Bloombergに掲載されたRogoffのインタビューが大きな反響を呼んでいる。ハーバード大学で金融理論の第一人者であり、元IMF理事としては大胆な発言だ:
アメリカ経済は、まだ最悪の状況を脱していない。すでに5000億ドルが失われたが、これはまだ序幕だ。ファニー・メイとフレディー・マックはすでに破綻しているので、ただちに国有化し、株式はすべて没収すべきだ。金融機関の破綻も、ベア・スターンズぐらいではすまない。バブルで大もうけした巨大銀行が、その崩壊によってもうけを吐き出して消えることは、金融システム正常化の過程では避けられないし、避けるべきではない。
「日本版サブプライム」に同時進行でつきあった私の経験からいうと、つねにもっとも悲観的な予想が当たっていた。1990年初めに、当時もっとも悲観派といわれていたエコノミストが「日本の金融危機は、最悪の場合、アメリカのS&L(16兆円)に近い規模になるかもしれない」と言っていたのを覚えている。実際にはその6倍以上になったわけだが、それを予想した人はいなかった。

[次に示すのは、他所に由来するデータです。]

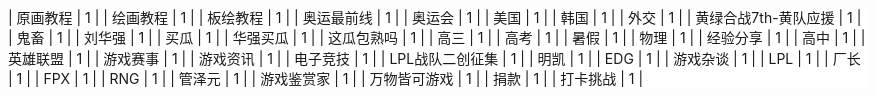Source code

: | 原画教程 | 1 |
| 绘画教程 | 1 |
| 板绘教程 | 1 |
| 奥运最前线 | 1 |
| 奥运会 | 1 |
| 美国 | 1 |
| 韩国 | 1 |
| 外交 | 1 |
| 黄绿合战7th-黄队应援 | 1 |
| 鬼畜 | 1 |
| 刘华强 | 1 |
| 买瓜 | 1 |
| 华强买瓜 | 1 |
| 这瓜包熟吗 | 1 |
| 高三 | 1 |
| 高考 | 1 |
| 暑假 | 1 |
| 物理 | 1 |
| 经验分享 | 1 |
| 高中 | 1 |
| 英雄联盟 | 1 |
| 游戏赛事 | 1 |
| 游戏资讯 | 1 |
| 电子竞技 | 1 |
| LPL战队二创征集 | 1 |
| 明凯 | 1 |
| EDG | 1 |
| 游戏杂谈 | 1 |
| LPL | 1 |
| 厂长 | 1 |
| FPX | 1 |
| RNG | 1 |
| 管泽元 | 1 |
| 游戏鉴赏家 | 1 |
| 万物皆可游戏 | 1 |
| 捐款 | 1 |
| 打卡挑战 | 1 |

本書の著者も『根拠なき熱狂』でITバブル崩壊を予想した金融理論の権威だが、サブプライム危機の発生メカニズムについての分析は、もっぱら不動産市場と心理的要因に帰せられており、物足りない。処方箋も、短期的には銀行を救済すべきだという意見だ。ただ長期的には、情報開示の範囲を広げ、消費者向けにもリスクをヘッジする金融商品を開発し、「ファイナンスを民主化」すべきだという。

著者は金融工学が今回の危機の答になると考えているようだが、私はそれはむしろ問題を作り出したと思う。今回の危機の特徴は、アメリカの不動産市場のローカルな危機がグローバルな底なしの危機に拡大したことだが、この原因は証券化のシステムやその規制に致命的なバグがあったためだ、というのが大方のプロの意見だ。もっとも今回の危機の全容が解明されるには、あと5年ぐらいかかるかもしれない。本書は、今のところほぼ唯一の、経済学者の書いた本として一読には値する。

追記:同様の悲観論者として知られているのはNouriel Roubiniだが、彼とRogoffの意見には共通点がある。米GDPの7%に及ぶ巨額の経常赤字は、いずれドルの暴落によって「水準訂正」されるだろうという予測だ。それがいつかはわからないが、今だとすれば最悪だ。

追記2:Economist誌は、ファニー・フレディが国有化される見通しで、Lehmanも危ないと報じた。以前の記事でも書いたように、Lehmanのレバレッジは過大なので、これは十分ありうる。Rogoffの話は、IMFの内部情報だと思われるので、早ければ今週中に何か動きがあるかもしれない。